The Diary Of Joaquín Magón Entry 9: La Nueva Cosecha

January 20, 2012 /

Manuel Ontiveros, president of La Nueva Cosecha, addressing the group.

 

The Diary Of Joaquín Magón Entry 9: La Nueva Cosecha

Have you ever wondered about the gap between farm workers and their children? How many layers of disconnect do they have—between generation, culture, language, etc.? I certainly don’t know. Nor does the organizer that originally posed that question. But we’ve started to find that answer.

During a meeting, we asked our farm worker members about their children and they seemed to have been asked something so obvious yet so well hidden. The question: Where in waking before dawn, going to work, working 12 hours, getting home late, tired and wanting rest; where, in the equation for a routine, do their children come in?

To understand this question one must understand the sons and daughters of farm workers and the identities they carry—brown children, poor children, children that speak no English, undocumented children having to adapt to a new society, children born here having to balance two identities, indigenous children having to balance three identities, more if they identify as queer. They are children with no time to establish roots; children of intersectionality; daughters and sons who may or may not know the struggles of their parents—why they work the way they do and why they come home as tired as they do, or why their parents visit the office with the black eagle on it.

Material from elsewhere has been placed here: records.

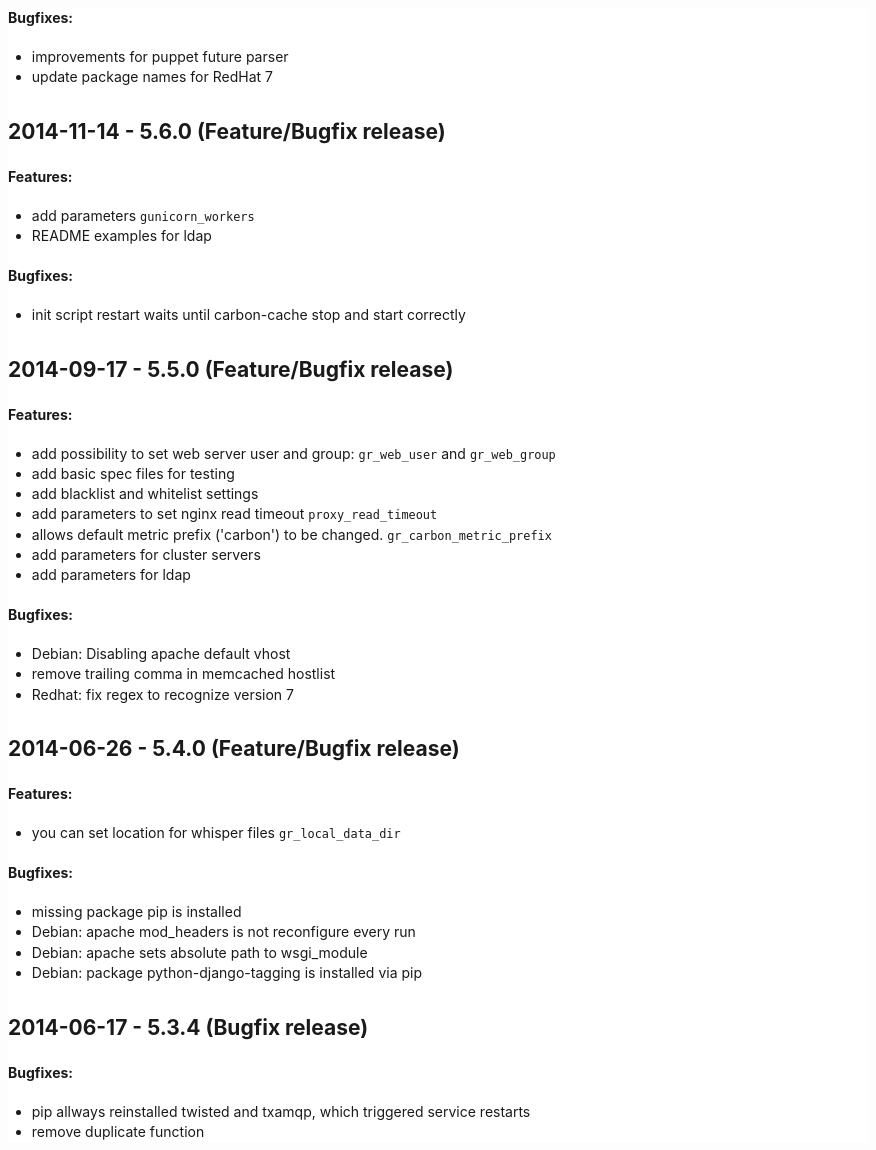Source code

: #### Bugfixes:

- improvements for puppet future parser
- update package names for RedHat 7

## 2014-11-14 - 5.6.0 (Feature/Bugfix release)

#### Features:

- add parameters `gunicorn_workers`
- README examples for ldap

#### Bugfixes:

- init script restart waits until carbon-cache stop and start correctly

## 2014-09-17 - 5.5.0 (Feature/Bugfix release)

#### Features:

- add possibility to set web server user and group: `gr_web_user` and  `gr_web_group`
- add basic spec files for testing
- add blacklist and whitelist settings
- add parameters to set nginx read timeout `proxy_read_timeout`
- allows default metric prefix ('carbon') to be changed. `gr_carbon_metric_prefix`
- add parameters for cluster servers
- add parameters for ldap

#### Bugfixes:

- Debian: Disabling apache default vhost
- remove trailing comma in memcached hostlist
- Redhat: fix regex to recognize version 7

## 2014-06-26 - 5.4.0 (Feature/Bugfix release)

#### Features:

- you can set location for whisper files `gr_local_data_dir`

#### Bugfixes:

- missing package pip is installed
- Debian: apache mod_headers is not reconfigure every run
- Debian: apache sets absolute path to wsgi_module
- Debian: package python-django-tagging is installed via pip

## 2014-06-17 - 5.3.4 (Bugfix release)

#### Bugfixes:

- pip allways reinstalled twisted and txamqp, which triggered service restarts
- remove duplicate function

That is how La Nueva Cosecha, a group of about 10 high school and one middle school student with the objective of helping farm workers, began. At first it was nameless, as shapeless as an idea with a potential not quite understood. I don’t do this as part of my job, not as a group led by or supported by the UFW. I donate my afternoons to them.

Meetings lasted hours and no one was sure what exactly we wanted to do. But I began to understand that there is a need for these students to express themselves; that they had been passed over by society and they didn’t even know it, that they didn’t feel connected to groups that told them that college is how they wouldn’t turn out like their parents because these students are proud of their parents. They began to see that society looked down on them and they have to reclaim the dignity that comes with being a farm worker and a farm worker’s child.

We tried a number of things in those meetings, a mix between action-based activism and a more reflective, healing-based activism. They opened wounds and analyzed them in their short minutes of speaking. I was almost ashamed because I wasn’t more prepared to deal with this as a teacher, or a counselor, or as anything other than the person that provides them this space.

I feel they appreciated me not interjecting with answers or guidance like someone older than them would. I let them figure themselves out.

“Being part of Nueva Cosecha is inspiring because I get to help farm workers and in that way I am helping my mother as well because she’s a farm worker,” said Manuel Ontiveros, a high school senior and president of La Nueva Cosecha.

Ontiveros knows the struggles of his mother who works harvesting iceberg lettuce. “Her boss keeps pushing her harder and harder even though she’s doing everything perfectly. And even if she stands up to stretch, the foreman tells her to keep working. She stays most of the day bent over and that’s what keeps making her back hurt. She’s 40-something and she keeps working there because she doesn’t have any other options.”

Now they want to learn how to write blogs so I gave them an assignment, one I completed before that helped me appreciate the struggles of my mother. The assignment: Write where you come from. I explained that our stories do not start the day we are born; they started before, when our parents made the choice to emigrate, when they made the choice to stay in X community for X reasons and we are shaped by those decisions even though they were not our own.

The past few meetings have been organized around stopping the use of Methyl Iodide, a pesticide considered to be the most dangerous chemical on earth.
I don’t know where La Nueva Cosecha will go nor do I know the form that it will take. However it is inspiring to see high school and middle school students involved. This is how I hope to answer that original question about the connection between farm workers and their children—not by investigating the actual gap through the lens of an academic but, rather, by helping bridge that gap.

* “Joaquín Magón” is a youth reporter from Coachella living in Salinas and working for the United Farm Workers. He contributes blogs regularly for Coachella Unincorporated.

 

Students talking to farm workers about different issues they face in the fields.